__THE DATA__.

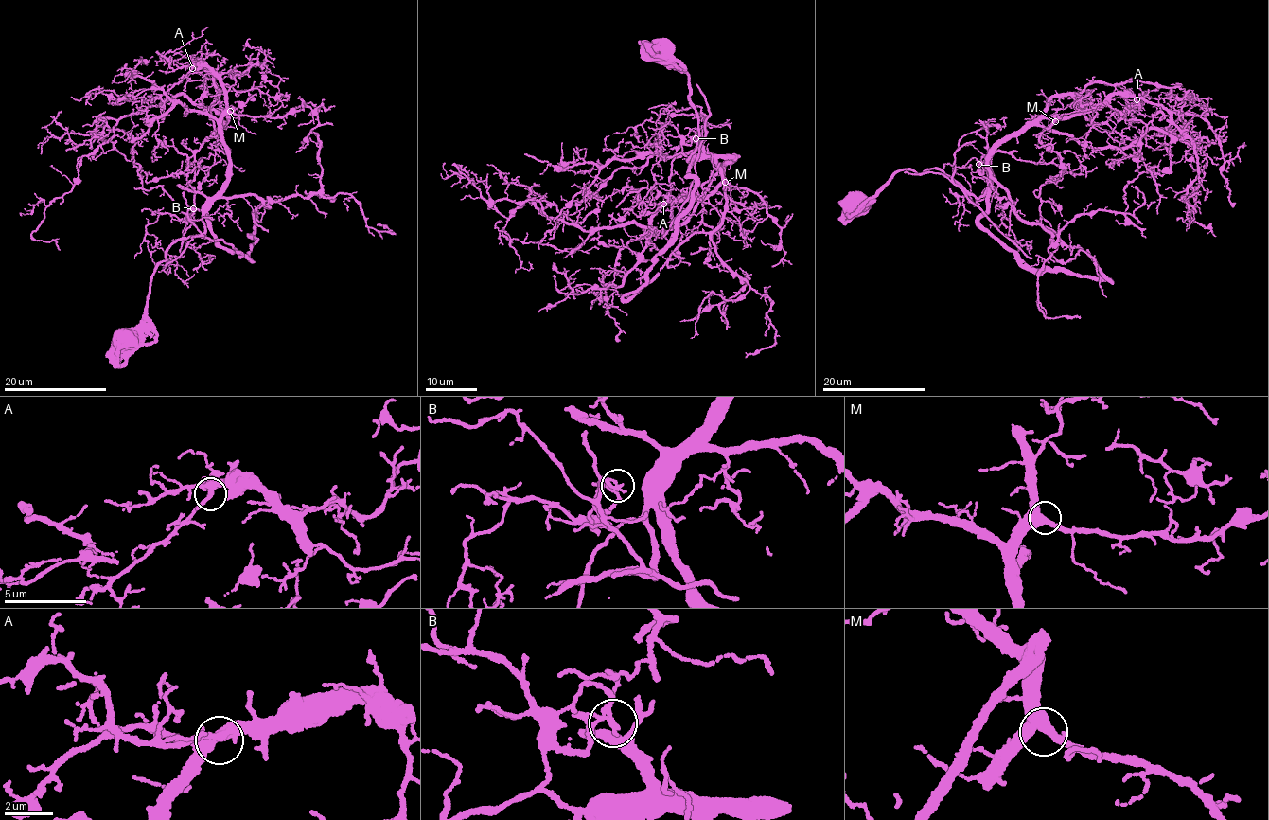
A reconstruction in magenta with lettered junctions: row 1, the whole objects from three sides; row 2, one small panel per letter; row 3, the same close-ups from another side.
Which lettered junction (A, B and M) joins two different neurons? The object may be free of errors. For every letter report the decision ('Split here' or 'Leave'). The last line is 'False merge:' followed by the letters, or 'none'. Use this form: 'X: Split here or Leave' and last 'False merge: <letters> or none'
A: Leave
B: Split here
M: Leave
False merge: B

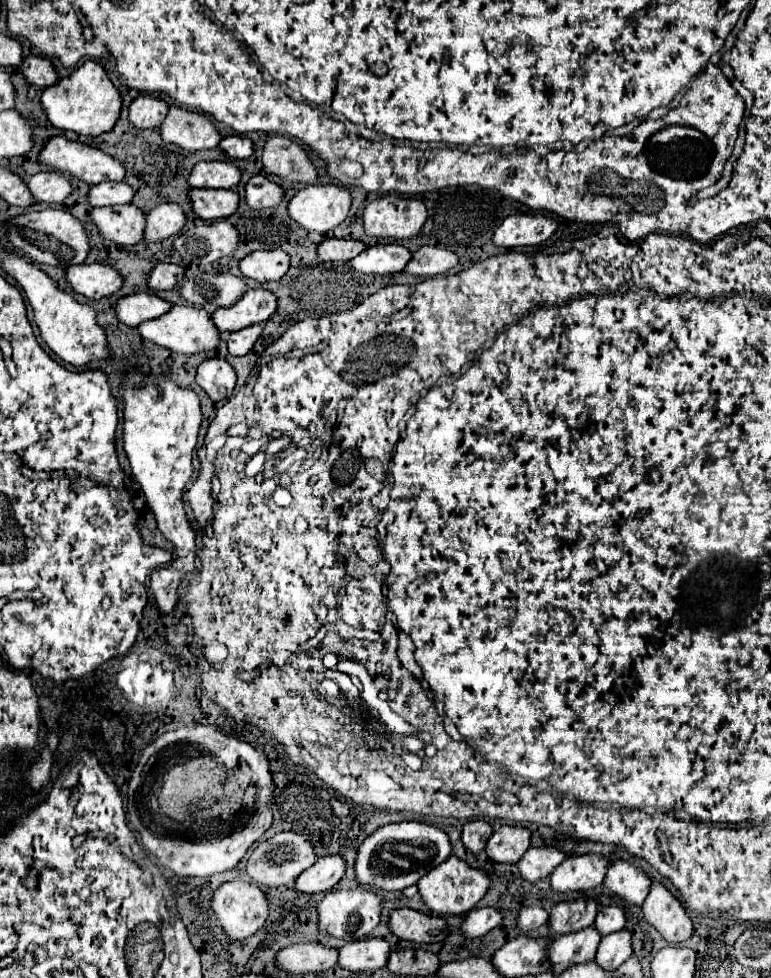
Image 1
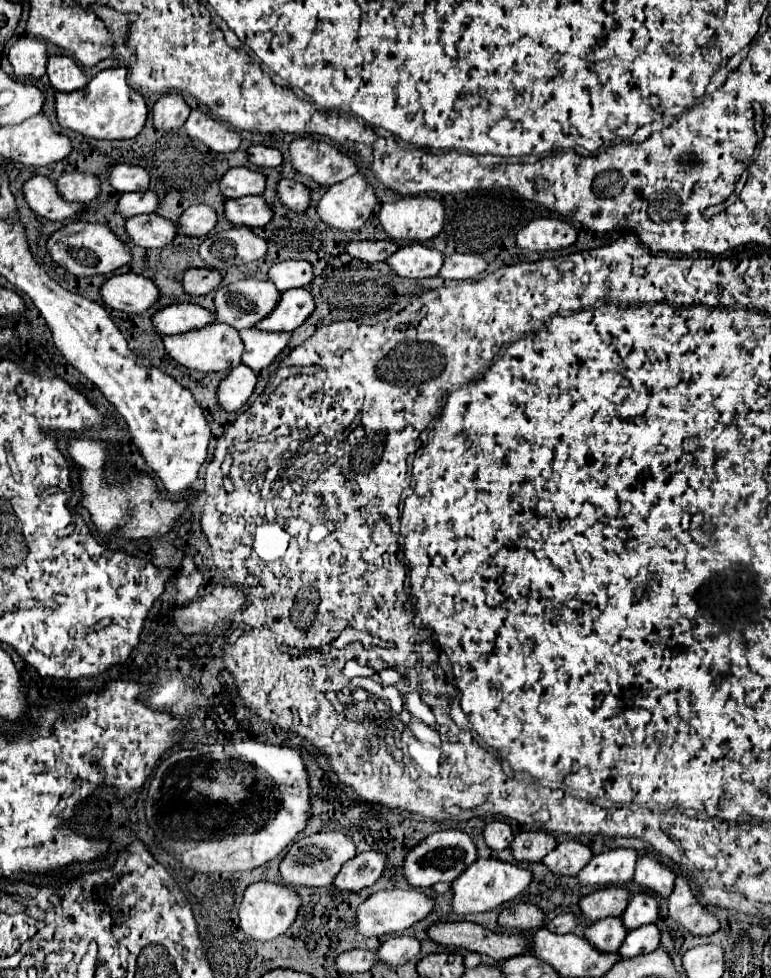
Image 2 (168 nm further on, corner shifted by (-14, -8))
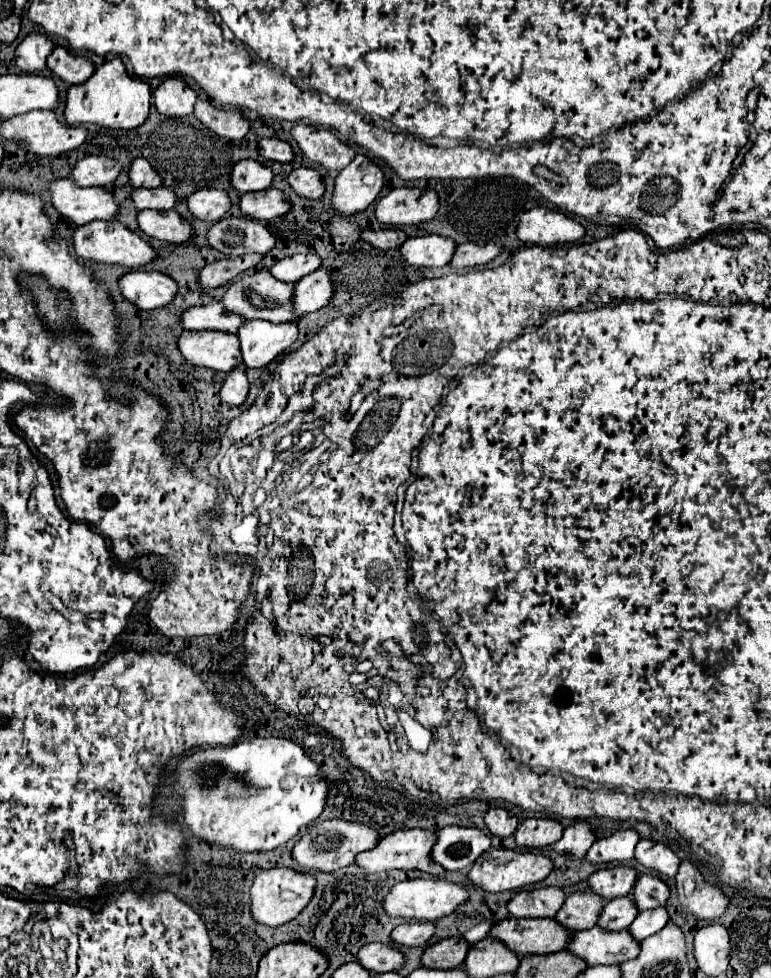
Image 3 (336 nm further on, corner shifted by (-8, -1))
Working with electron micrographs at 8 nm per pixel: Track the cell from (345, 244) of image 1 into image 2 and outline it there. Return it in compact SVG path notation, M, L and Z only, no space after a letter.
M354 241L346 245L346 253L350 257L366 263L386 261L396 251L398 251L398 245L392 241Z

__EXERCISE DESCRIPTION__.
If a line in the records above holds the string "shifted", copy it out.

__COMPLETED EXERCISE__.
Image 2 (168 nm further on, corner shifted by (-14, -8))
Image 3 (336 nm further on, corner shifted by (-8, -1))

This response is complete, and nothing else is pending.